··· STUDY TEXT ···

Twin Hawk (Note: Also known as Daisenpu (Daisenpū) in Japan.) is a 1989 vertically scrolling shooter video game developed by Toaplan and published by Taito for arcades. Taking place at the end of an alternative World War II setting, where general Giovanni and his army plots to take over the fictional country Gorongo, players assume the role of a wing commander from the Daisenpū squadron taking control of a Flying Fortress fighter aircraft (known as the A6M Zero) in an effort to overthrow the enemy.

Created by Yuichirō Nozawa, Twin Hawk was developed as a commission for Taito by most of the same team that previously worked on several projects at Toaplan and made use of the former's Taito X System board. The game was later ported to consoles including the Sega Mega Drive, PC Engine and PC Engine CD-ROM², with each one featuring several changes and additions compared to the original version.

The rights to the title are currently owned by Tatsujin, a Japanese company formed by former Toaplan member Masahiro Yuge.

···

SET OF TASKS –
1 – According to the Twin Hawk text, who created the game?
2 – Quote the Twin Hawk text word for word, from "Created by Yuichirō" down to "the original version.".

··· STUDY MATERIAL ···

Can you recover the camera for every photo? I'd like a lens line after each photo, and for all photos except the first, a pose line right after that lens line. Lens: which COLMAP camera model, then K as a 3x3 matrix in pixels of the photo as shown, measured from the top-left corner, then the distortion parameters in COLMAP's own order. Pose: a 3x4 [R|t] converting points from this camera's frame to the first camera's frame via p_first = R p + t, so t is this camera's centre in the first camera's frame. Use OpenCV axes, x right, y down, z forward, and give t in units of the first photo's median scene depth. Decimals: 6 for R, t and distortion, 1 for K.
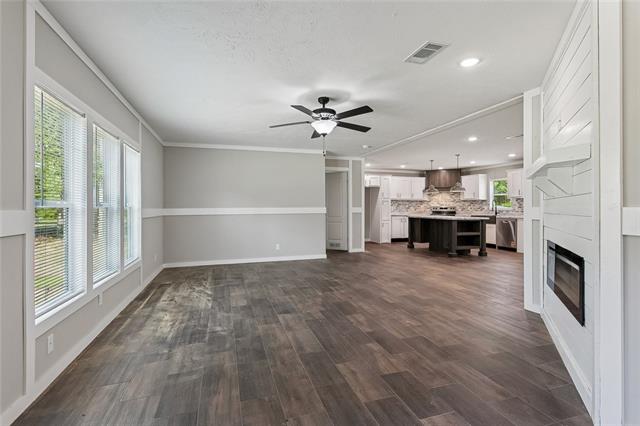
lens RADIAL K [[300.7, 0, 324.5], [0, 300.7, 210.3], [0, 0, 1]] dist [-0.001330, 0.000017]
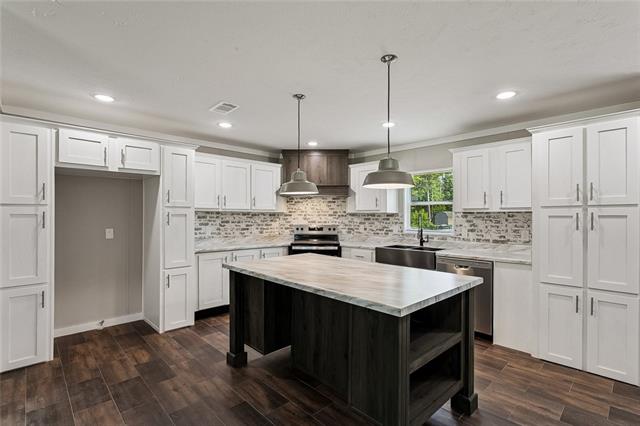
lens RADIAL K [[299.5, 0, 322.3], [0, 299.5, 219.6], [0, 0, 1]] dist [-0.000624, 0.000189]
pose [[0.898560, 0.000339, 0.438850, 0.190625], [0.000506, 0.999998, -0.001810, -0.021674], [-0.438849, 0.001849, 0.898559, 0.558905]]
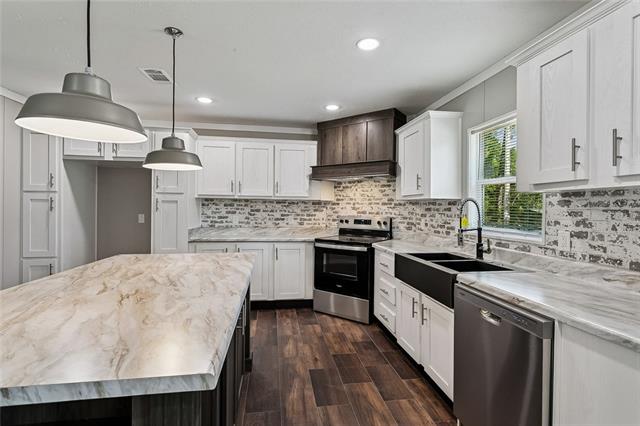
lens RADIAL K [[300.7, 0, 324.5], [0, 300.7, 210.3], [0, 0, 1]] dist [-0.001330, 0.000017]
pose [[0.988965, 0.015839, -0.147298, 0.416408], [-0.016798, 0.999845, -0.005273, -0.018753], [0.147192, 0.007689, 0.989078, 0.633837]]
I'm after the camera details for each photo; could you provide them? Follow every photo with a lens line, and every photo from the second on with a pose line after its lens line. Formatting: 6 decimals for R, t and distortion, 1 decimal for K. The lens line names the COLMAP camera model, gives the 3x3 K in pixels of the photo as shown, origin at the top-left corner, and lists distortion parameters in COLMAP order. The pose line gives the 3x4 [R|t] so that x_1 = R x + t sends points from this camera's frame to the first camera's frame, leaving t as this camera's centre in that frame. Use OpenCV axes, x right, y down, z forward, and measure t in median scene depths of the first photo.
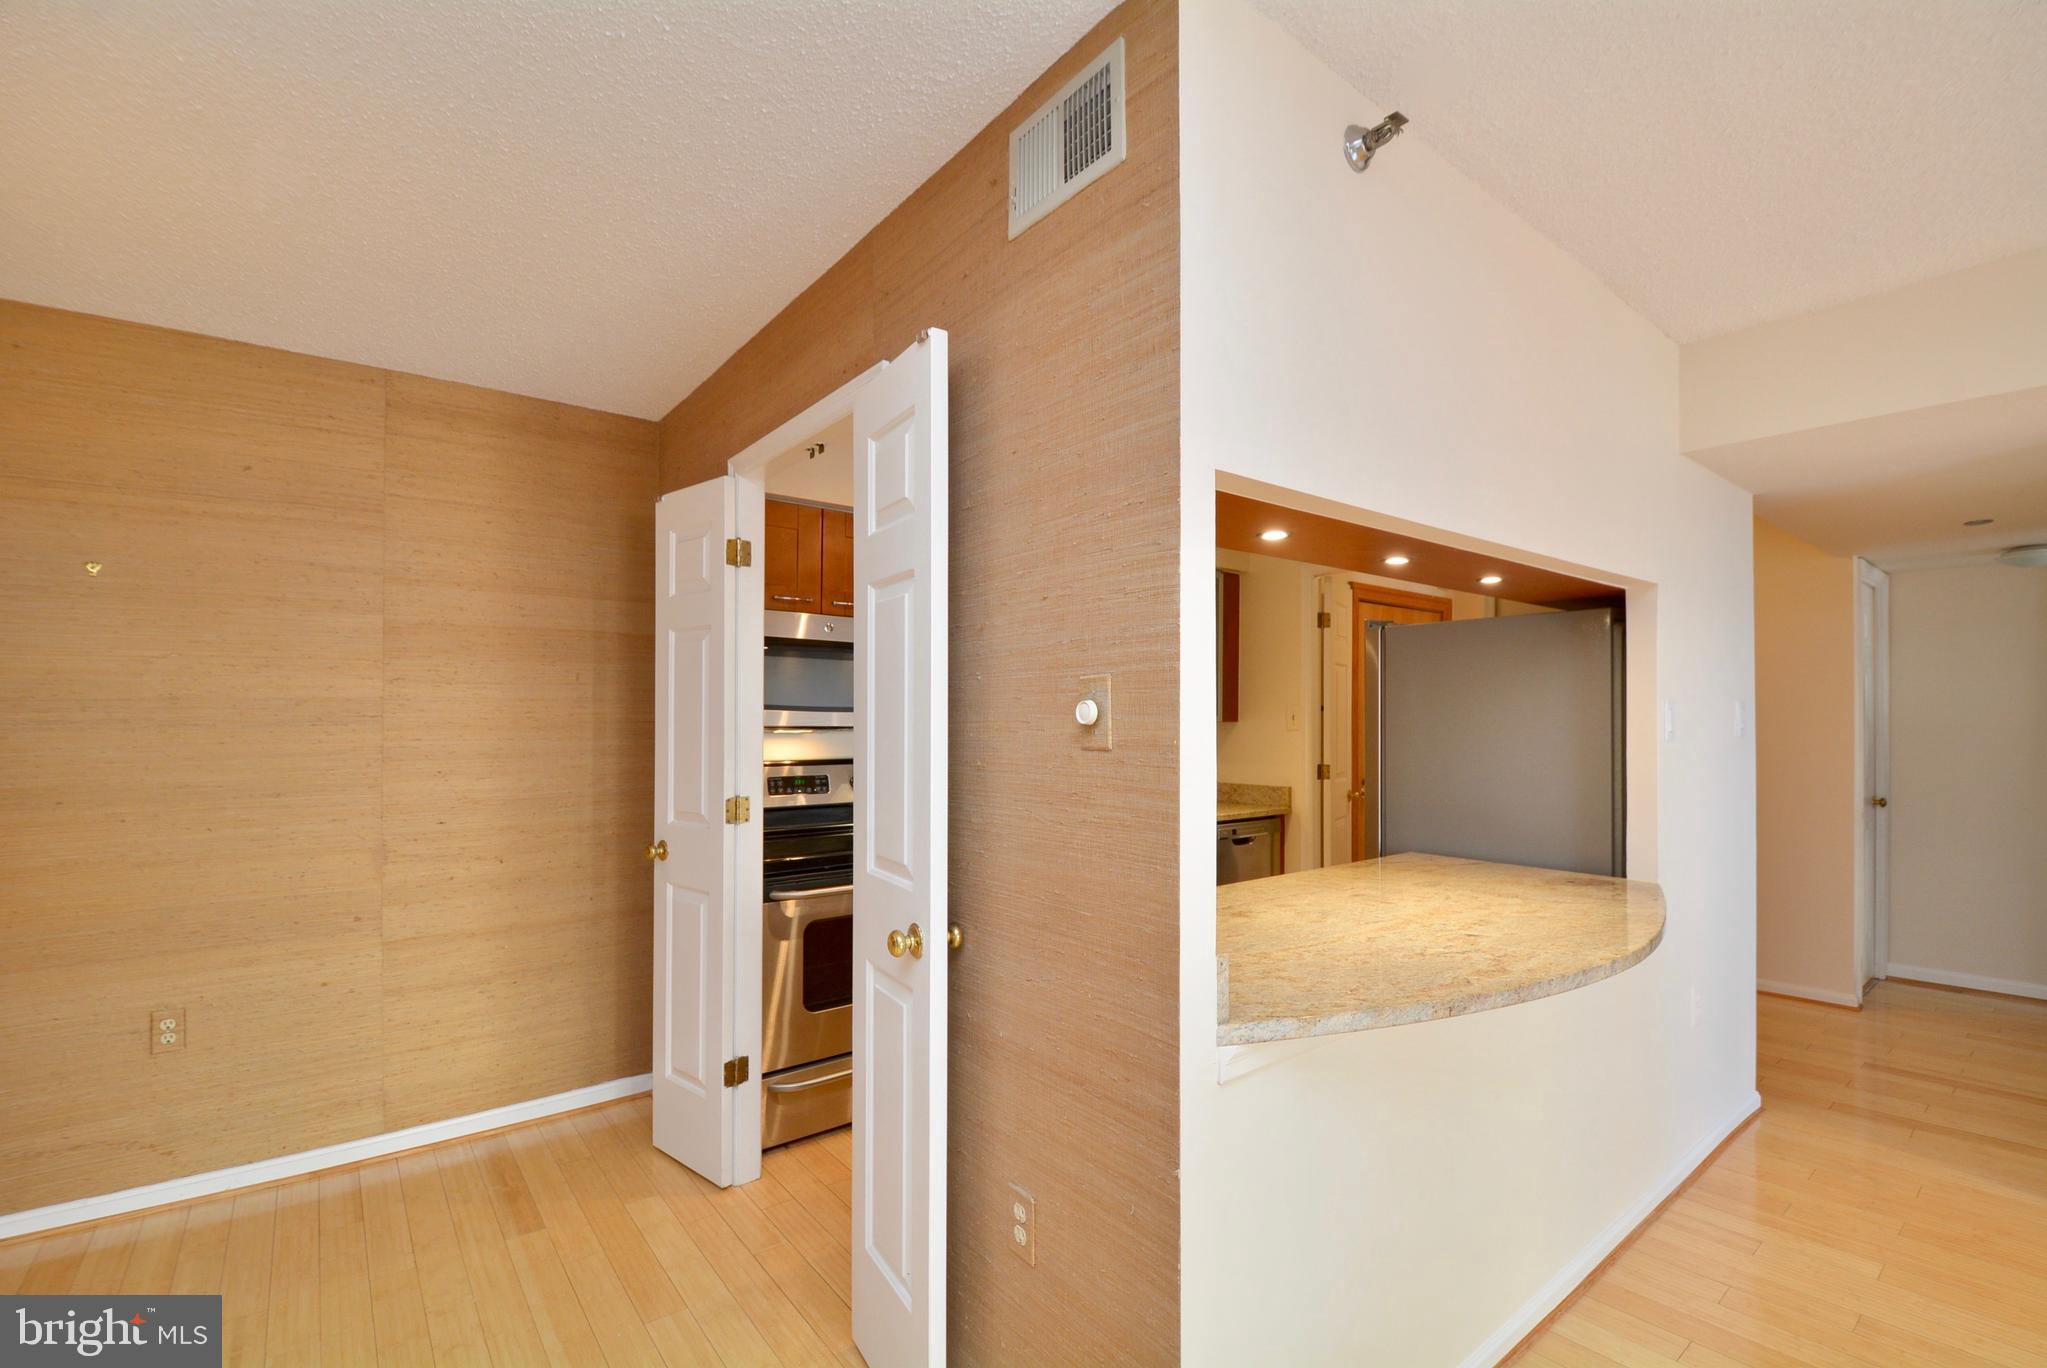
lens RADIAL K [[891.6, 0, 1047.4], [0, 891.6, 710.4], [0, 0, 1]] dist [0.009314, -0.020109]
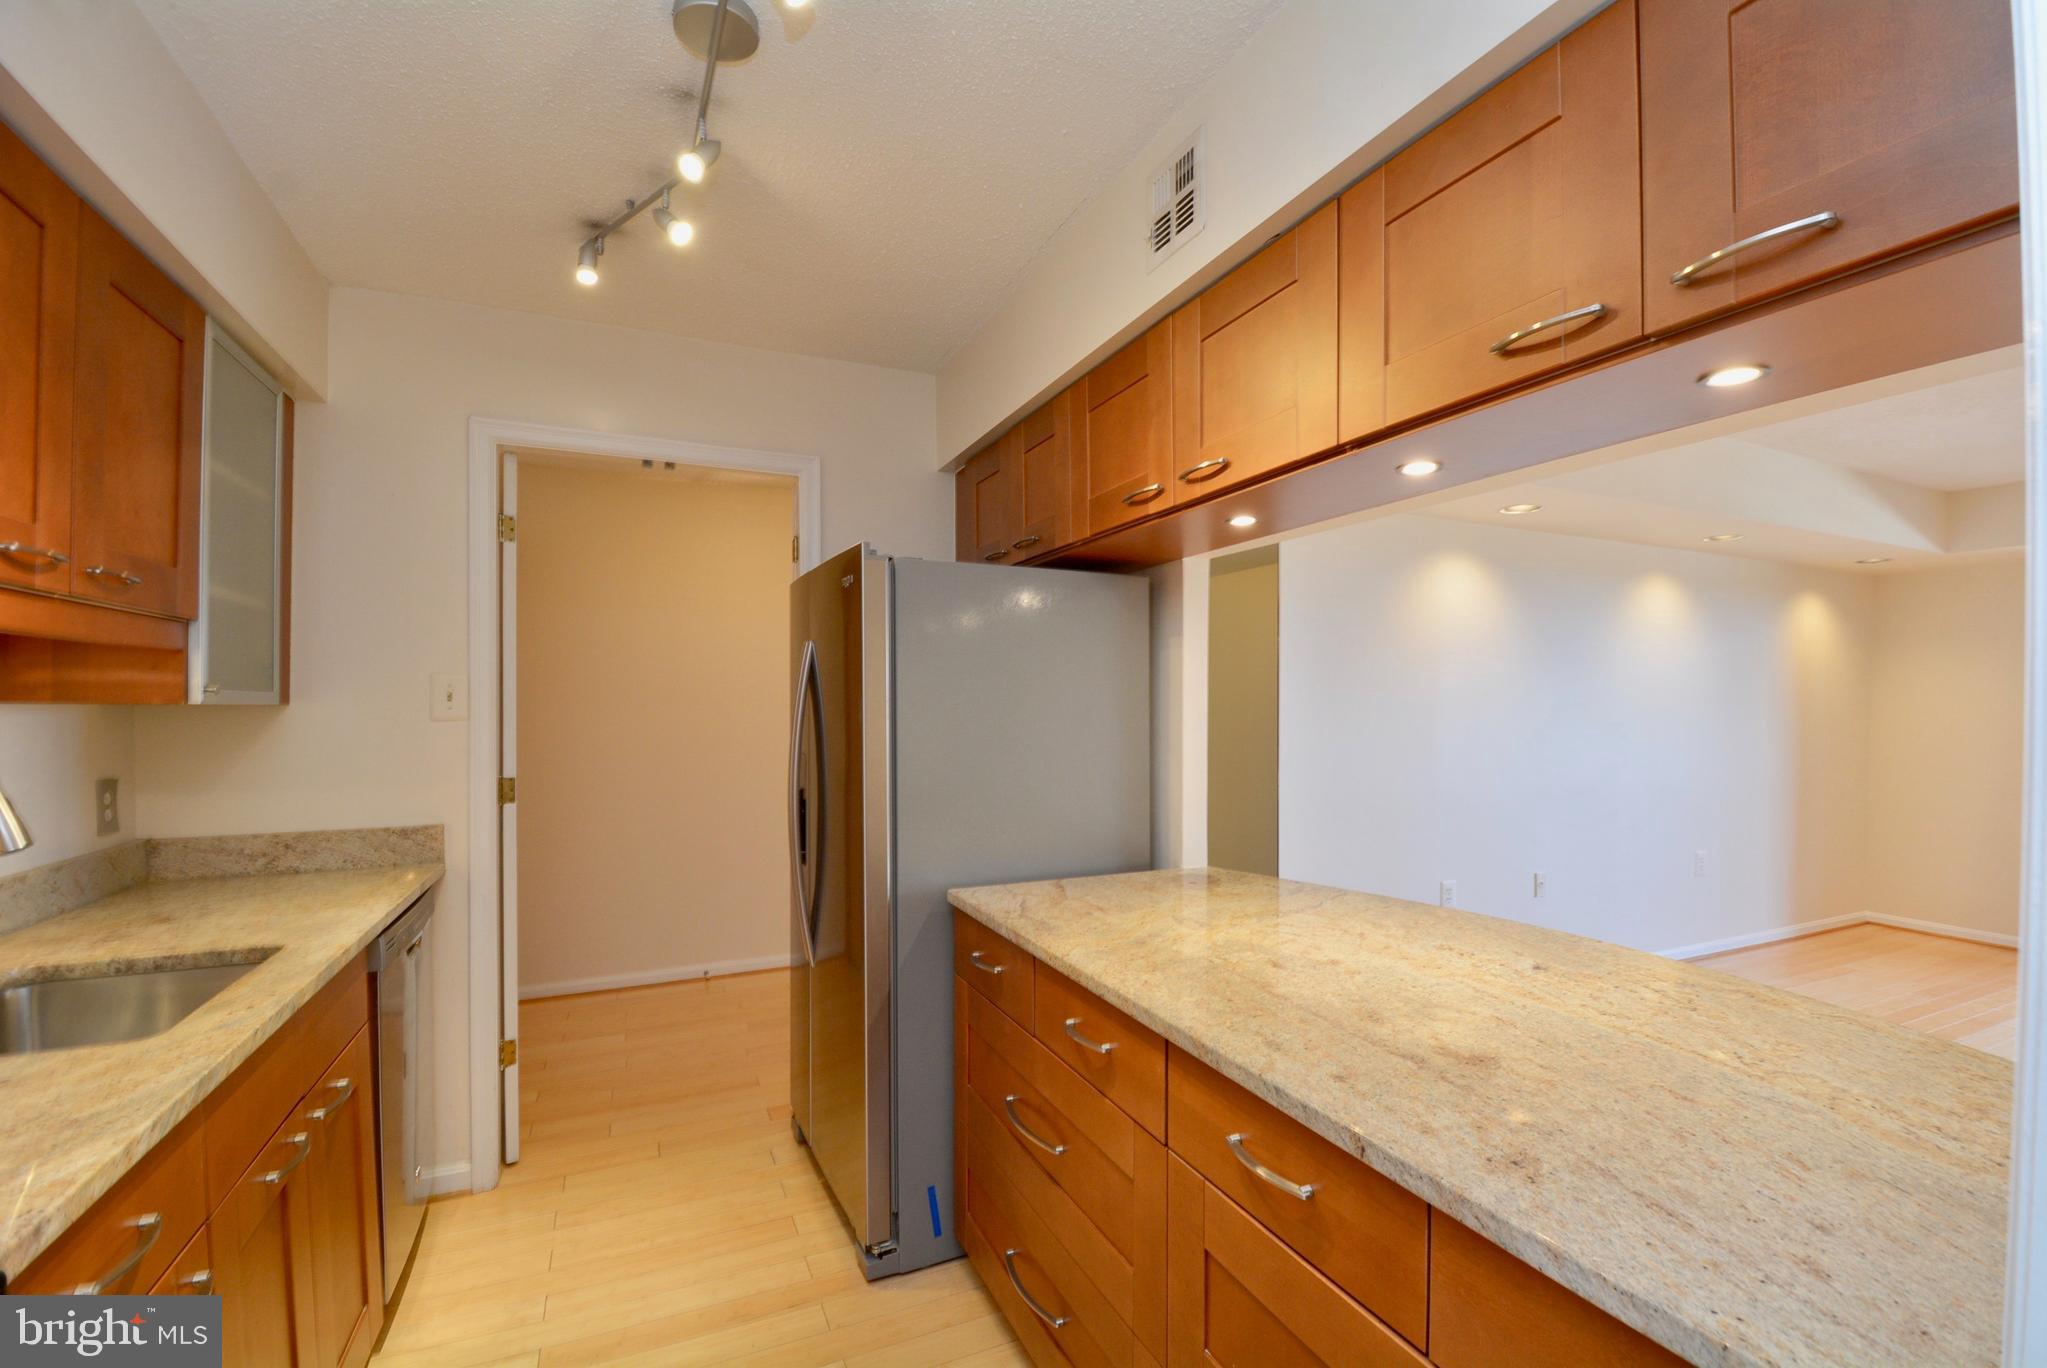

···

ANSWER SET –
1 – Yuichirō Nozawa

2 –
Created by Yuichirō Nozawa, Twin Hawk was developed as a commission for Taito by most of the same team that previously worked on several projects at Toaplan and made use of the former's Taito X System board. The game was later ported to consoles including the Sega Mega Drive, PC Engine and PC Engine CD-ROM², with each one featuring several changes and additions compared to the original version.